**Record set**.
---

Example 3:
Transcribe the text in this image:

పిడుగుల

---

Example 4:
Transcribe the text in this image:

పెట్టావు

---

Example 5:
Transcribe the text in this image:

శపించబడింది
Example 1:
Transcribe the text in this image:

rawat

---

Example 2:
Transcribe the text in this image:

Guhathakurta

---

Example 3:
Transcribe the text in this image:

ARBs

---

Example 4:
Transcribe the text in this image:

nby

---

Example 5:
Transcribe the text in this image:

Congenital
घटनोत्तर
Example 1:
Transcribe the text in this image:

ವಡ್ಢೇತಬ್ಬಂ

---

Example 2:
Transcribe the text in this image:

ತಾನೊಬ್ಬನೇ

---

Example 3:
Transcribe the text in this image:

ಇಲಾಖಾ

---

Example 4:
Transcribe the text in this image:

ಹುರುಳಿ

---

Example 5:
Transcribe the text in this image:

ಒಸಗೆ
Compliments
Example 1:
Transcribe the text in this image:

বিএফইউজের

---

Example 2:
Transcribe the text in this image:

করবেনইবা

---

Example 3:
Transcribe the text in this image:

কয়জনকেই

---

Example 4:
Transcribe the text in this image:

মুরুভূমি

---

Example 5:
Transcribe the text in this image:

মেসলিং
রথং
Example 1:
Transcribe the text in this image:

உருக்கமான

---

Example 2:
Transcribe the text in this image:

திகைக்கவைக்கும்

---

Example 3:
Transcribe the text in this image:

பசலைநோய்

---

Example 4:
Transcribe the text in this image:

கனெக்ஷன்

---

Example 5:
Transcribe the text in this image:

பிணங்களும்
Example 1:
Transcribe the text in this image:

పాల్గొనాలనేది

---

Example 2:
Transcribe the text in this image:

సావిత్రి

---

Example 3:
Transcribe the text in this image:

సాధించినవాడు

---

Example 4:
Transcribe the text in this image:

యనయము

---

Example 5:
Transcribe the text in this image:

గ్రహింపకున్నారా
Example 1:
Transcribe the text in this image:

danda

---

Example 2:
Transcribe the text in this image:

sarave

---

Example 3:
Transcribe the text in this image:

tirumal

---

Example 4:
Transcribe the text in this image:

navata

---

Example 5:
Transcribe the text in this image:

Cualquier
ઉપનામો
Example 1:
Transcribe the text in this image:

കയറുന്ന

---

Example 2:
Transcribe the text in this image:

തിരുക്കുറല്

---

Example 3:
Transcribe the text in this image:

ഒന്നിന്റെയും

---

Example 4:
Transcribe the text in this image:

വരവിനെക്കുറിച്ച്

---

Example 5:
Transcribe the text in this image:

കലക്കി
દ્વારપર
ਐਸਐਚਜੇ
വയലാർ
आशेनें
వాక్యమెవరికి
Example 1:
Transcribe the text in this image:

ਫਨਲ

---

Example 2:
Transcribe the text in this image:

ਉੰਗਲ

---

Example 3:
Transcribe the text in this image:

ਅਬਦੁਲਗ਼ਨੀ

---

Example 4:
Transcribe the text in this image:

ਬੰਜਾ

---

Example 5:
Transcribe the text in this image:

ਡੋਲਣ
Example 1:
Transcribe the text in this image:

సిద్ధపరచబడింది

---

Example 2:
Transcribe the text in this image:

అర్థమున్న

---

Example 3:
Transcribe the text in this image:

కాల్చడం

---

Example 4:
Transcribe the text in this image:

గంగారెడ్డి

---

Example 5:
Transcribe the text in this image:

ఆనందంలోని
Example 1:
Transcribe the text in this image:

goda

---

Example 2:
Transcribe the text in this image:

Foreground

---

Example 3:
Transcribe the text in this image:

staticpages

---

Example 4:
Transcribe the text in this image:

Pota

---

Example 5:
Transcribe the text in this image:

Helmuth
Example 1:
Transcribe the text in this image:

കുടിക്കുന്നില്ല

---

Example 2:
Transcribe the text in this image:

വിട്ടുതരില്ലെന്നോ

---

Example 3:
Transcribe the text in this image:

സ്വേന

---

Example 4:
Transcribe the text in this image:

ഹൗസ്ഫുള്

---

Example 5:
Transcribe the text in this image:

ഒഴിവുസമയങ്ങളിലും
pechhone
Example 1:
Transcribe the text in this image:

**Your objective**.
The whole listing needs copying. Write it out exactly.

**Solution below**.
---

Example 3:
Transcribe the text in this image:

పిడుగుల

---

Example 4:
Transcribe the text in this image:

పెట్టావు

---

Example 5:
Transcribe the text in this image:

శపించబడింది
Example 1:
Transcribe the text in this image:

rawat

---

Example 2:
Transcribe the text in this image:

Guhathakurta

---

Example 3:
Transcribe the text in this image:

ARBs

---

Example 4:
Transcribe the text in this image:

nby

---

Example 5:
Transcribe the text in this image:

Congenital
घटनोत्तर
Example 1:
Transcribe the text in this image:

ವಡ್ಢೇತಬ್ಬಂ

---

Example 2:
Transcribe the text in this image:

ತಾನೊಬ್ಬನೇ

---

Example 3:
Transcribe the text in this image:

ಇಲಾಖಾ

---

Example 4:
Transcribe the text in this image:

ಹುರುಳಿ

---

Example 5:
Transcribe the text in this image:

ಒಸಗೆ
Compliments
Example 1:
Transcribe the text in this image:

বিএফইউজের

---

Example 2:
Transcribe the text in this image:

করবেনইবা

---

Example 3:
Transcribe the text in this image:

কয়জনকেই

---

Example 4:
Transcribe the text in this image:

মুরুভূমি

---

Example 5:
Transcribe the text in this image:

মেসলিং
রথং
Example 1:
Transcribe the text in this image:

உருக்கமான

---

Example 2:
Transcribe the text in this image:

திகைக்கவைக்கும்

---

Example 3:
Transcribe the text in this image:

பசலைநோய்

---

Example 4:
Transcribe the text in this image:

கனெக்ஷன்

---

Example 5:
Transcribe the text in this image:

பிணங்களும்
Example 1:
Transcribe the text in this image:

పాల్గొనాలనేది

---

Example 2:
Transcribe the text in this image:

సావిత్రి

---

Example 3:
Transcribe the text in this image:

సాధించినవాడు

---

Example 4:
Transcribe the text in this image:

యనయము

---

Example 5:
Transcribe the text in this image:

గ్రహింపకున్నారా
Example 1:
Transcribe the text in this image:

danda

---

Example 2:
Transcribe the text in this image:

sarave

---

Example 3:
Transcribe the text in this image:

tirumal

---

Example 4:
Transcribe the text in this image:

navata

---

Example 5:
Transcribe the text in this image:

Cualquier
ઉપનામો
Example 1:
Transcribe the text in this image:

കയറുന്ന

---

Example 2:
Transcribe the text in this image:

തിരുക്കുറല്

---

Example 3:
Transcribe the text in this image:

ഒന്നിന്റെയും

---

Example 4:
Transcribe the text in this image:

വരവിനെക്കുറിച്ച്

---

Example 5:
Transcribe the text in this image:

കലക്കി
દ્વારપર
ਐਸਐਚਜੇ
വയലാർ
आशेनें
వాక్యమెవరికి
Example 1:
Transcribe the text in this image:

ਫਨਲ

---

Example 2:
Transcribe the text in this image:

ਉੰਗਲ

---

Example 3:
Transcribe the text in this image:

ਅਬਦੁਲਗ਼ਨੀ

---

Example 4:
Transcribe the text in this image:

ਬੰਜਾ

---

Example 5:
Transcribe the text in this image:

ਡੋਲਣ
Example 1:
Transcribe the text in this image:

సిద్ధపరచబడింది

---

Example 2:
Transcribe the text in this image:

అర్థమున్న

---

Example 3:
Transcribe the text in this image:

కాల్చడం

---

Example 4:
Transcribe the text in this image:

గంగారెడ్డి

---

Example 5:
Transcribe the text in this image:

ఆనందంలోని
Example 1:
Transcribe the text in this image:

goda

---

Example 2:
Transcribe the text in this image:

Foreground

---

Example 3:
Transcribe the text in this image:

staticpages

---

Example 4:
Transcribe the text in this image:

Pota

---

Example 5:
Transcribe the text in this image:

Helmuth
Example 1:
Transcribe the text in this image:

കുടിക്കുന്നില്ല

---

Example 2:
Transcribe the text in this image:

വിട്ടുതരില്ലെന്നോ

---

Example 3:
Transcribe the text in this image:

സ്വേന

---

Example 4:
Transcribe the text in this image:

ഹൗസ്ഫുള്

---

Example 5:
Transcribe the text in this image:

ഒഴിവുസമയങ്ങളിലും
pechhone
Example 1:
Transcribe the text in this image:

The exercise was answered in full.